Saint-Malo
"En pleamar, Saint-Malo vuelve a ser una isla, y entiendes por qué su gente nunca fue del todo francesa."
La marea ya estaba subiendo cuando caminé por las murallas por primera vez. En menos de una hora, la calzada hacia el continente había desaparecido bajo medio metro de agua atlántica y la ciudad se había convertido, como lo fue durante siglos, en una isla. De pie en los muros con la espuma levantándose de las rocas abajo y la ciudad a mis espaldas — tejados de pizarra, granito gris, torres de iglesias recortadas contra un cielo plomizo — tuve la clara sensación de estar en un lugar que había decidido, hace mucho tiempo, pertenecer solo a sí mismo.

El intra-muros, la ciudad vieja dentro de las murallas, es estrecho y vertical. Las calles son tan angostas que los residentes de lados opuestos podrían teóricamente darse la mano desde sus ventanas, y los edificios tienen esa particular solidez bretona — sin ornamento, sin suavidad, solo granito labrado apilado cuatro pisos. Gran parte fue reconstruida tras el bombardeo aliado de 1944, pero con tal fidelidad a las proporciones originales que las cicatrices apenas se notan. Comí moules-frites en un local de la Rue de la Soif — la Calle de la Sed, lo que dice algo sobre las prioridades locales — y pedí una jarra de Muscadet que llegó frío y cortante. Los mejillones eran locales, gordos, olían a yodo y marea baja.

Lo que no esperaba era el agua en marea baja: una inmensa planicie de arena pálida extendiéndose hasta las islas mar adentro, el Grand Bé y el Petit Bé, de repente accesibles a pie. Caminé hasta el Grand Bé un martes por la mañana para ver la tumba de Chateaubriand — el escritor romántico que nació aquí e insistió en ser enterrado en esta isla de mareas para que, según sus palabras, no escuchara nada más que el mar y el viento.
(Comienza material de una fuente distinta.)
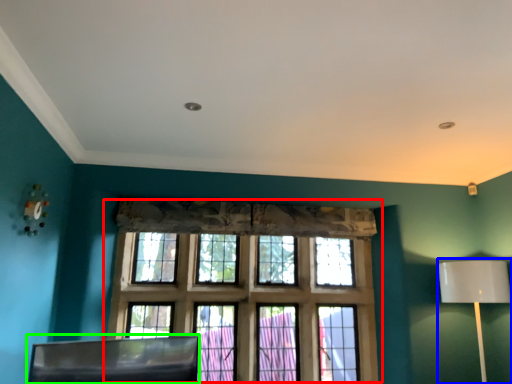
Question: Which is farther away from window (highlighted by a red box)? table lamp (highlighted by a blue box) or swivel chair (highlighted by a green box)?

Choices:
 (A) table lamp
 (B) swivel chair

Answer: (A)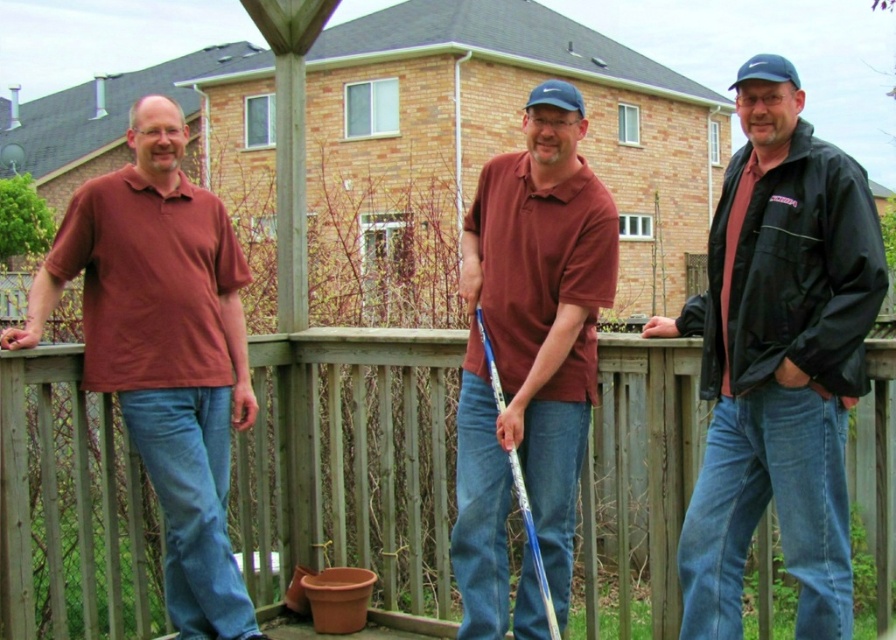
Question: Which object is closer to the camera taking this photo?

Choices:
 (A) matte red shirt at left
 (B) matte maroon polo shirt at center

Answer: (B)

Question: Which point is closer to the camera?

Choices:
 (A) (136, 240)
 (B) (507, 243)

Answer: (B)

Question: Does black matte jacket at center have a lesser width compared to matte red shirt at left?

Choices:
 (A) yes
 (B) no

Answer: (A)

Question: Does wooden railing at center have a smaller size compared to matte maroon polo shirt at center?

Choices:
 (A) no
 (B) yes

Answer: (A)

Question: Is black matte jacket at center thinner than matte red shirt at left?

Choices:
 (A) no
 (B) yes

Answer: (B)

Question: Which of the following is the farthest from the observer?

Choices:
 (A) wooden railing at center
 (B) black matte jacket at center

Answer: (A)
La tumba es una simple losa de granito con su nombre, nada más. Se sentía correcto. El romanticismo ya estaba en el lugar.
El Fort National se asienta en su propia roca en la boca de la bahía, accesible solo en marea baja, y pasé una hora dentro de sus muros entendiendo por qué los malouins — la gente de Saint-Malo — fueron corsarios tan formidables. Piratas con licencia oficial de la corona francesa para asaltar barcos enemigos. Desde estas murallas se ve cada aproximación. Te veían llegar mucho antes de que los vieras.
Cuando ir: El paseo por las murallas es extraordinario con cualquier tiempo, pero junio y principios de septiembre ofrecen una luz vespertina larga que vuelve dorado el granito. Ven al menos una vez en pleamar — la transformación del lugar es real y vale la pena organizar el día en torno a eso.